Author Note: The title is from Sylvia Plath's poem Mad Girl's Love Song. I can't claim to really know very much about mental institutions and I've only had 3 years of psych so I am far from being fully informed. This is really short and what not. I'm not sure on continuing it so I'm just going to leave it as complete unless people are interested in reading more.
i think i made you up inside my head
Ever since he can remember, Derek has always been there, a faded presence hovering just out of sight like if he looks directly at him, he'll float away only returning when his gaze shifts. When he talks, his mouth never moves, wispy voice carried on the wind, a half formed thought. He never blinks. Haunted green eyes swirling with unfathomable shadows follow his every move. The pallid skin stretching taut over his body is blackened and blurry around his rough, broken edges. In certain slants of moonlight, Stiles can see thick scar tissue creeping across his arms and torso, echoes of something truly horrific.
Derek is always there for Stiles, he always has been.
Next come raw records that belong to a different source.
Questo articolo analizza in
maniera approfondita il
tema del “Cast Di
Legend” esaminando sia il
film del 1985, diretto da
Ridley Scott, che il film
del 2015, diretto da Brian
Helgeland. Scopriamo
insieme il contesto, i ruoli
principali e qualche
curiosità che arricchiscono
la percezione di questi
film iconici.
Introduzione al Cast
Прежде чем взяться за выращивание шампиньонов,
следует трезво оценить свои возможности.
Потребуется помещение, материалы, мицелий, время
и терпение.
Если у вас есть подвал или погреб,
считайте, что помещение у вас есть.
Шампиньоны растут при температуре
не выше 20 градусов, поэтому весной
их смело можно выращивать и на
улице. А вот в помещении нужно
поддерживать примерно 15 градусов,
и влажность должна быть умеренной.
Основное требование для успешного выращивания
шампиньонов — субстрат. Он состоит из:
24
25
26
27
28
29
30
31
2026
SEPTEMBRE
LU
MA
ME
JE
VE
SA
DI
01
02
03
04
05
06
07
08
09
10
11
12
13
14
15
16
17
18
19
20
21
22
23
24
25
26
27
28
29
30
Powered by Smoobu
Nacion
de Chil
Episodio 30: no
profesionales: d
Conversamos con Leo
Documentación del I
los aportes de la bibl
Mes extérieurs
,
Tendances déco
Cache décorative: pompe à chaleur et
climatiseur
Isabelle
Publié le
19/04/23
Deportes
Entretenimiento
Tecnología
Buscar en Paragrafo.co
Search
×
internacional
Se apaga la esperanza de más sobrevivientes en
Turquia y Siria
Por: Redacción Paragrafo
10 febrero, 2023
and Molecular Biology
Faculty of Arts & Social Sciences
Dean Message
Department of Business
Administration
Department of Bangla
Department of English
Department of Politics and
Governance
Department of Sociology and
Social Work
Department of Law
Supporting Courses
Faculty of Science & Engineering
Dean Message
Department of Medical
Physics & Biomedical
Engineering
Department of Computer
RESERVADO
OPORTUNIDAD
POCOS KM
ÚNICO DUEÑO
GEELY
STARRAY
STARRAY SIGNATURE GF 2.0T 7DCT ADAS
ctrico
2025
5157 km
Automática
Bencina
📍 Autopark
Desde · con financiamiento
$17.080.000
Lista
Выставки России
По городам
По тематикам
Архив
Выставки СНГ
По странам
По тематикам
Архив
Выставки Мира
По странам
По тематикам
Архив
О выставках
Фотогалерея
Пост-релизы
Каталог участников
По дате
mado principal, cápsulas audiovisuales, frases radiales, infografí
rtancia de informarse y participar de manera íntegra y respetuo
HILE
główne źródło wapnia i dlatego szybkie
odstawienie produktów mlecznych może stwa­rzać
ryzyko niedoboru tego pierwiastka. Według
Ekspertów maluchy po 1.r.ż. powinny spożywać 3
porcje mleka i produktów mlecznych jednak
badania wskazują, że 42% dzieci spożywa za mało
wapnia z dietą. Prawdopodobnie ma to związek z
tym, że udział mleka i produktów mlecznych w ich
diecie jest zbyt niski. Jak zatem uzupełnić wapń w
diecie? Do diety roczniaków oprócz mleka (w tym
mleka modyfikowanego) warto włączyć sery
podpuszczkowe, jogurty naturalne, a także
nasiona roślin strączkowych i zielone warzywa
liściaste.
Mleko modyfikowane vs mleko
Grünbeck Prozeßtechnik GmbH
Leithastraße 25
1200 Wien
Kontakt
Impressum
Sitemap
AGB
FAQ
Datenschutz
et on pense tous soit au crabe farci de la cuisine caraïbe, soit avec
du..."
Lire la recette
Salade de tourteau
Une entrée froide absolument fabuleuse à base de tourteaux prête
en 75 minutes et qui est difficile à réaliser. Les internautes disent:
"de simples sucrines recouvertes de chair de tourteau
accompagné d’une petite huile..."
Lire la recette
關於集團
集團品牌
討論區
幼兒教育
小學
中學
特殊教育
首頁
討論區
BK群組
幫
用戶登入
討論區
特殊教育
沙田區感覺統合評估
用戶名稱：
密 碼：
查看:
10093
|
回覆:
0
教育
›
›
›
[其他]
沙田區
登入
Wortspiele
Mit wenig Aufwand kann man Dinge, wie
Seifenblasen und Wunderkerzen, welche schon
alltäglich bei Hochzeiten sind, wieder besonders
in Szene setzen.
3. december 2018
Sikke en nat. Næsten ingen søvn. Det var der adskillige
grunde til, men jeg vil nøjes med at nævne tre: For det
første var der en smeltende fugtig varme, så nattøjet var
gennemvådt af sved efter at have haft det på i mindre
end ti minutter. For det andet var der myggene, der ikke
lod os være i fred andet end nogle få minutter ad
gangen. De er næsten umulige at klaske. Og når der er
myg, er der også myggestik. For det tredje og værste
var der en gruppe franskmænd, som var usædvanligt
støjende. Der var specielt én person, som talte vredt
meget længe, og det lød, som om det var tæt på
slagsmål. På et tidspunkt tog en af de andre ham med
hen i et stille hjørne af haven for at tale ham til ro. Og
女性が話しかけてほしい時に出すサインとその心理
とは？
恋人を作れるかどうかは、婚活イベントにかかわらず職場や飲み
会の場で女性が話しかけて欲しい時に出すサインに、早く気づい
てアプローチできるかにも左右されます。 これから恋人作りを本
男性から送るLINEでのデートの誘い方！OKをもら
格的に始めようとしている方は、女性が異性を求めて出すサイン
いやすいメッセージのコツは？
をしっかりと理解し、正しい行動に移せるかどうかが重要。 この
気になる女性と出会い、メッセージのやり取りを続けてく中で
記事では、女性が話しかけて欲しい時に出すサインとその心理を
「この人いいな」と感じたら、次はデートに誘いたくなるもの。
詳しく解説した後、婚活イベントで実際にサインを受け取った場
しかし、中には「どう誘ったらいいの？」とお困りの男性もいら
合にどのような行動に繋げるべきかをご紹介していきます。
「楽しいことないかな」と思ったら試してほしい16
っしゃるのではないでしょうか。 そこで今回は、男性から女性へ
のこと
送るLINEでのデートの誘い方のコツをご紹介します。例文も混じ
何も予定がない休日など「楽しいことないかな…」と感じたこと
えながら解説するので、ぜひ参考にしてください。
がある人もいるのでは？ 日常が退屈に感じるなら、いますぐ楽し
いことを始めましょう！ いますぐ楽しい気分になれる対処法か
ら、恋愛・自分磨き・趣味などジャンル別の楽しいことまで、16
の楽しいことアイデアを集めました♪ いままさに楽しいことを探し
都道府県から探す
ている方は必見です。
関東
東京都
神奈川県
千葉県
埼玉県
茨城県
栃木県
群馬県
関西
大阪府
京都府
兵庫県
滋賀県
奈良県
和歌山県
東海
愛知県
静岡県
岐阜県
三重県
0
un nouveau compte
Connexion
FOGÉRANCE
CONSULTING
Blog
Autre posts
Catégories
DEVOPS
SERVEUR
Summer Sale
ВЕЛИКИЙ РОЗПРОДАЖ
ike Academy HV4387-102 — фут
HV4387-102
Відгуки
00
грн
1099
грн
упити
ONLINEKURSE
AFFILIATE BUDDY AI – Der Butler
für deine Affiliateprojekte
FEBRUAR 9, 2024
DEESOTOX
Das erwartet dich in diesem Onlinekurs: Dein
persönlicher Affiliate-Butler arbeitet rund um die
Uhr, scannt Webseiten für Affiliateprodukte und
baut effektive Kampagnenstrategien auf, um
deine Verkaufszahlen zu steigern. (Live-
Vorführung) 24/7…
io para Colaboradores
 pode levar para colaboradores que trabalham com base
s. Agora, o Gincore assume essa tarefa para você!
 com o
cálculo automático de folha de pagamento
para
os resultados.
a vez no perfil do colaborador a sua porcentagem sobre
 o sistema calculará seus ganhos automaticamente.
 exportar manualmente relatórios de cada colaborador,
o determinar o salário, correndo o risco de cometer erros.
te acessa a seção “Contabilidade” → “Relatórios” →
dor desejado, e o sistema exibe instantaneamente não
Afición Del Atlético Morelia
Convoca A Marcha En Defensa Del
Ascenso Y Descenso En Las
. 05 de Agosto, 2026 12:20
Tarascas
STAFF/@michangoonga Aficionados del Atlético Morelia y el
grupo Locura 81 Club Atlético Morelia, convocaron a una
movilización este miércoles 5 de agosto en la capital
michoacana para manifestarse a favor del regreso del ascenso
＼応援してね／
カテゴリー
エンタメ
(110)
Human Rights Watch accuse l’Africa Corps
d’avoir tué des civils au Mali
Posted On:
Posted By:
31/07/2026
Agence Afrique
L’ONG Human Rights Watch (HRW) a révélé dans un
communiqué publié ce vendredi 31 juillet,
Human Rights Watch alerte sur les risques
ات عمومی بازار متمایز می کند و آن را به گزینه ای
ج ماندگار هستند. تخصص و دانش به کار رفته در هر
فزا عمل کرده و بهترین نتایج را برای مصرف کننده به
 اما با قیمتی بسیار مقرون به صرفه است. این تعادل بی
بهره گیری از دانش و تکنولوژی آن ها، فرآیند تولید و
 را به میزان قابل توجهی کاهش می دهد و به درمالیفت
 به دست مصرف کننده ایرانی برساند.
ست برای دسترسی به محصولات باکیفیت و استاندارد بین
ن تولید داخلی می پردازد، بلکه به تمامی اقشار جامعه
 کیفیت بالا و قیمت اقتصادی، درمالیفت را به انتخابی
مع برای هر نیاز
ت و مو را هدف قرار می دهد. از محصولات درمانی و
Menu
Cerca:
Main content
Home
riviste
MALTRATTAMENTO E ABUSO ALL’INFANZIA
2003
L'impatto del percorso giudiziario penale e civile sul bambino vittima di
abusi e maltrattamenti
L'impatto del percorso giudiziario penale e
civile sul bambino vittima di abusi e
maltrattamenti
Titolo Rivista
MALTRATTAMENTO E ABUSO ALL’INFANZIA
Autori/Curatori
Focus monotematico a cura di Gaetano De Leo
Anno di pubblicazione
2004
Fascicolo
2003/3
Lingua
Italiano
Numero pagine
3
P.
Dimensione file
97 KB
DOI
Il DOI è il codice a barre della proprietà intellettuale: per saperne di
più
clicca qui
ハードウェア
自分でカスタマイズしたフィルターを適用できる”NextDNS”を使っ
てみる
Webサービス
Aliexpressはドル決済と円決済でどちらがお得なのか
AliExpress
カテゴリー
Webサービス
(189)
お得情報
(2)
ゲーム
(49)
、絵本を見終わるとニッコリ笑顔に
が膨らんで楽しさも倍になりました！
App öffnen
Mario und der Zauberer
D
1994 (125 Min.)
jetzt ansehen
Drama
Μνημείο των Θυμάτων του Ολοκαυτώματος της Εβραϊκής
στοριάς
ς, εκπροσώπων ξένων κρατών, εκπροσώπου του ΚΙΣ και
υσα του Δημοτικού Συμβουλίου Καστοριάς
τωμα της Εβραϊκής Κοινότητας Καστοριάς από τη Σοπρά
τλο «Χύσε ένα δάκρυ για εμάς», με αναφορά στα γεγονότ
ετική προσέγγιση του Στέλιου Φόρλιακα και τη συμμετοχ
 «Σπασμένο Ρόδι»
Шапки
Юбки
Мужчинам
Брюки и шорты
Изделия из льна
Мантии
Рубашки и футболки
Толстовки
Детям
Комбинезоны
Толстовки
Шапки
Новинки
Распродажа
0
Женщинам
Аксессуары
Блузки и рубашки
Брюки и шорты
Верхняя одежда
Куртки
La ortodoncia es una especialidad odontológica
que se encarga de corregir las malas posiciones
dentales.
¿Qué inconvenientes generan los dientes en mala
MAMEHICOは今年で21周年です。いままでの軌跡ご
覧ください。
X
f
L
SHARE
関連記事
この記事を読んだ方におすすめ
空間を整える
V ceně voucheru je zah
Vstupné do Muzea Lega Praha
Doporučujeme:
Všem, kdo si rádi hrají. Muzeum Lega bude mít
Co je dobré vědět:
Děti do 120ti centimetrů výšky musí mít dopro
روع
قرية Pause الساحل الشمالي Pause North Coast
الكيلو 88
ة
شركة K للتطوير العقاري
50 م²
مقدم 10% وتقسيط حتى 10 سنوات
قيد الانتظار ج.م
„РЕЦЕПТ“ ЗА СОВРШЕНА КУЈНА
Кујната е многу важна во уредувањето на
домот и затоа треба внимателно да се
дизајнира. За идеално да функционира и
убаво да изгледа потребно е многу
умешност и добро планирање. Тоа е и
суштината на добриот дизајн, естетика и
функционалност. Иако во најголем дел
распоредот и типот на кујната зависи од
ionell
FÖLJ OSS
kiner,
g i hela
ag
When his mother died, late at night when he would tear into his wrist with his teeth to muffle the sobs, Derek would curl behind him, a cool gust of wind at his back until the crippling panic abated. When he was all alone in the great, big, empty house, Derek stayed until his dad came home, exhausted and face pinched when he saw Stiles was still up. He was there when he broke his leg trying to climb a tree, he was there when Lydia rejected him. There is never just Stiles.
But that is the problem because no one else can see Derek. No one else can hear him. Stiles knows Derek is real, he has to be. Though sometimes, just sometimes (late at night when the screams are the worst), Stiles can't help but think that maybe Derek isn't real. Maybe he really did make him up inside his head. The therapists and psychologists seem to think so. Then he sees Derek waiting by his bed and he knows (he knows) that he can't possibly be a part of his imagination because the medicine, all the pills they cram down his throat, they're supposed to help but they don't. They never do. And that, that is how Stiles knows he's not insane.
Because if they worked, Derek wouldn't be looking at him with his too bright, sad eyes. Derek wouldn't follow him around during the day and stand guard beside his bed at night. Derek wouldn't talk to him in soft whispers of the things he can remember (it's always the same burning, burning, burning and screaming, screaming, screaming and howling, howling, howling). Stiles is creative but half the things Derek tells him are beyond his imagination. They're always stories about claws and fangs and the pull of the moon and pack. For him they're pure fantasy, but for Derek, it's his life (or was his life, Stiles is never quite sure).
So Stiles knows Derek is real - except when he makes him up inside his head. He's sure he isn't insane - but then he isn't. He doesn't belong at Eichen House - despite the fact that he does.
And Stiles knows you're also not supposed to fall in love with your own hallucinations - no matter how beautiful. It's too bad no one told him sooner.